_Work item_. Reproduce the lines below, starting with the line containing "Source code" and ending with the line containing "March tenth, 1794.", both included. Leave the pictures out of your answer.

------------------------------------------------

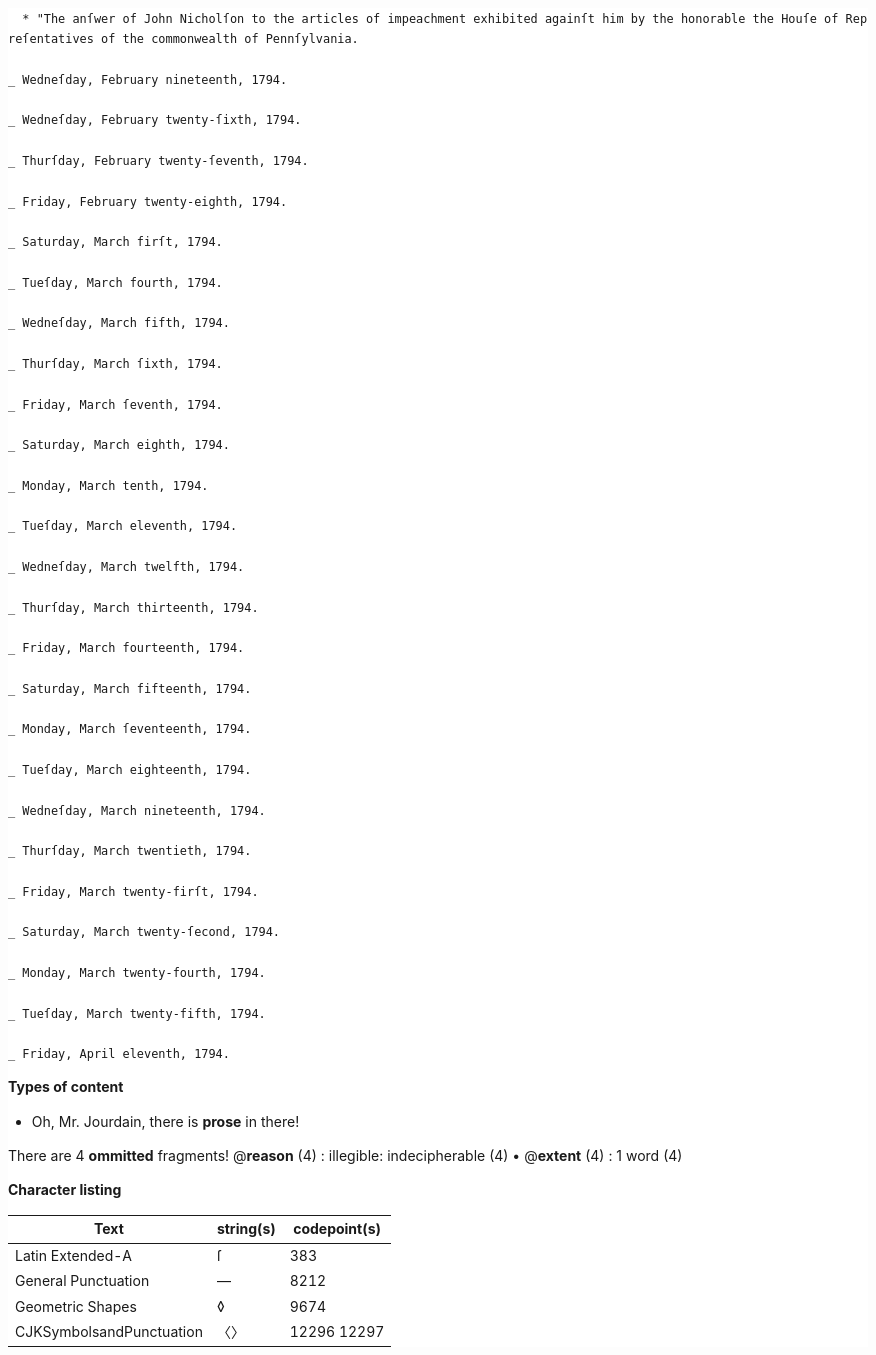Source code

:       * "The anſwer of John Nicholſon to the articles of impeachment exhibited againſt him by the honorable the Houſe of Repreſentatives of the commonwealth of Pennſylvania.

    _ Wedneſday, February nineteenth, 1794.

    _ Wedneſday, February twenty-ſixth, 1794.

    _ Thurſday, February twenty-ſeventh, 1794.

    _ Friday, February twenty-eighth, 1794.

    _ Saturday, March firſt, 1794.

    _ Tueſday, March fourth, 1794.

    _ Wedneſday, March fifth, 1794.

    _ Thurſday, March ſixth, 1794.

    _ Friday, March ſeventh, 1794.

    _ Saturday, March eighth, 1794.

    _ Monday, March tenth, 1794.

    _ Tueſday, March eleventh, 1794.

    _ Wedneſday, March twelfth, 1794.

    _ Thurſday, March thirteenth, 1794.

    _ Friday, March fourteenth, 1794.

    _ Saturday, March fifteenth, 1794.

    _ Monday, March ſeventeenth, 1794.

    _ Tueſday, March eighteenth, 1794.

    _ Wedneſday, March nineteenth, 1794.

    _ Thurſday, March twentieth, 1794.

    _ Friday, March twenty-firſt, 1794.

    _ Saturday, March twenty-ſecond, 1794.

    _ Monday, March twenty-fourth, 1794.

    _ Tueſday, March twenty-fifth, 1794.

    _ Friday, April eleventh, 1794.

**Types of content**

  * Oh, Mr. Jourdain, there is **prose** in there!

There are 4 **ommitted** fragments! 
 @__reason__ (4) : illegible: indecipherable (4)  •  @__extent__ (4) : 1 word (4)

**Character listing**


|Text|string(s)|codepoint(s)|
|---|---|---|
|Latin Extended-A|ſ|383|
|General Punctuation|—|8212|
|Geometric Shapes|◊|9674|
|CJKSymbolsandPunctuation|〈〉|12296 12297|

------------------------------------------------

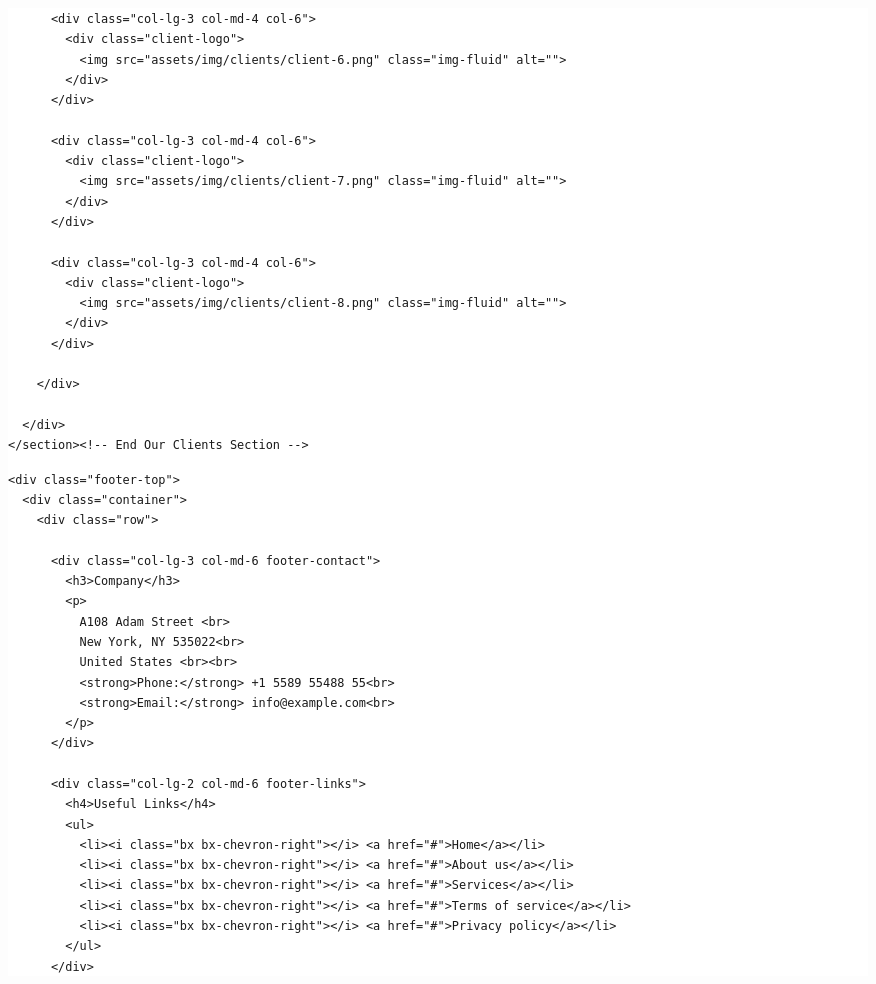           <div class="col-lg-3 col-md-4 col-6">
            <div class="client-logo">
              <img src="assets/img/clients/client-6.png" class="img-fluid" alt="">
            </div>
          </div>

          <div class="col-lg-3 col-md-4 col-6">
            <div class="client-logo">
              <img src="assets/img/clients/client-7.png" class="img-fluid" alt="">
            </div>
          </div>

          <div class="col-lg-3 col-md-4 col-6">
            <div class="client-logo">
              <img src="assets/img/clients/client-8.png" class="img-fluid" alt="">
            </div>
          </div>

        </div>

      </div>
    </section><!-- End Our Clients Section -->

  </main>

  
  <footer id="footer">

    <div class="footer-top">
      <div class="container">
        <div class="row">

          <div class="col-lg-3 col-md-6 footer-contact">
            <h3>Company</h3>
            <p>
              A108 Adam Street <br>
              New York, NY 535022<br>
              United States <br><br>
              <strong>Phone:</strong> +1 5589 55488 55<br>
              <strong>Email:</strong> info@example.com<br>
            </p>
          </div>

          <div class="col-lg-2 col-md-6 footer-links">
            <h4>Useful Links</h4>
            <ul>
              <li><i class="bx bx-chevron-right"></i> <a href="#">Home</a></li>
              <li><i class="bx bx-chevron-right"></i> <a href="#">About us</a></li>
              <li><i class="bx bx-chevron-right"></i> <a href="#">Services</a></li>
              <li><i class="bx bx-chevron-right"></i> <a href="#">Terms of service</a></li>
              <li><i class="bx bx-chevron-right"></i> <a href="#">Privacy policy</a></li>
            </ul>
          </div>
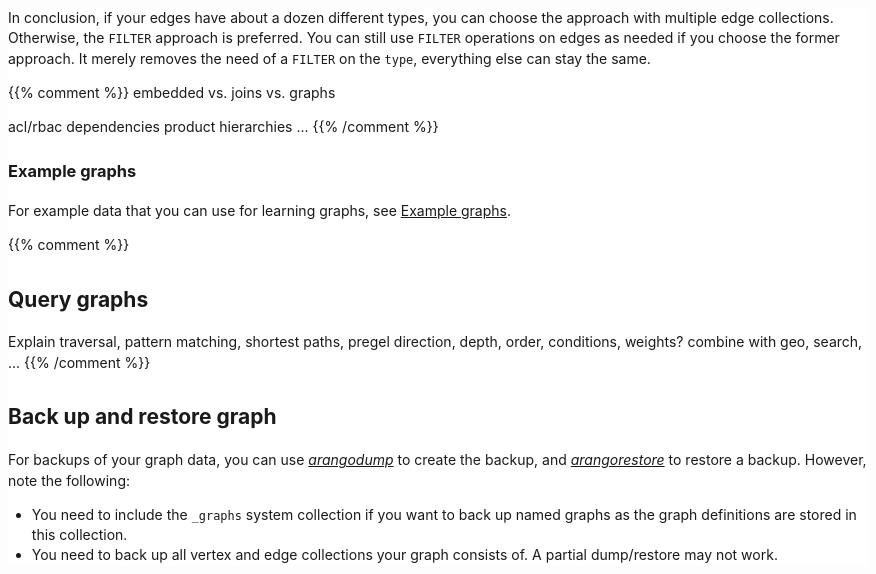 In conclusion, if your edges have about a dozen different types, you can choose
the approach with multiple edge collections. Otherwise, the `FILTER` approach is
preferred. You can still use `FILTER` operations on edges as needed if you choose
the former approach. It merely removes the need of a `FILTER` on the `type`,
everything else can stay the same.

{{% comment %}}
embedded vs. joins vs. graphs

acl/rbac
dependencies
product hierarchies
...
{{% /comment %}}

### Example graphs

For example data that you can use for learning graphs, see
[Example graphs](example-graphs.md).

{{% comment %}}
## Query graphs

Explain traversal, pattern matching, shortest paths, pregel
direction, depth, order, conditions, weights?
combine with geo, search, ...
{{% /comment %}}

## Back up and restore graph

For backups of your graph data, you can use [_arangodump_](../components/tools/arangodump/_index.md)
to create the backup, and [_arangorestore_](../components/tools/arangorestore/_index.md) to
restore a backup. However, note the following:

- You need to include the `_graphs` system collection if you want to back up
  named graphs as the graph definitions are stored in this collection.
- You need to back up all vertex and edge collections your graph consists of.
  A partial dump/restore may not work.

------------------------------------------------

_Output_.
Source code

:       * "The anſwer of John Nicholſon to the articles of impeachment exhibited againſt him by the honorable the Houſe of Repreſentatives of the commonwealth of Pennſylvania.

    _ Wedneſday, February nineteenth, 1794.

    _ Wedneſday, February twenty-ſixth, 1794.

    _ Thurſday, February twenty-ſeventh, 1794.

    _ Friday, February twenty-eighth, 1794.

    _ Saturday, March firſt, 1794.

    _ Tueſday, March fourth, 1794.

    _ Wedneſday, March fifth, 1794.

    _ Thurſday, March ſixth, 1794.

    _ Friday, March ſeventh, 1794.

    _ Saturday, March eighth, 1794.

    _ Monday, March tenth, 1794.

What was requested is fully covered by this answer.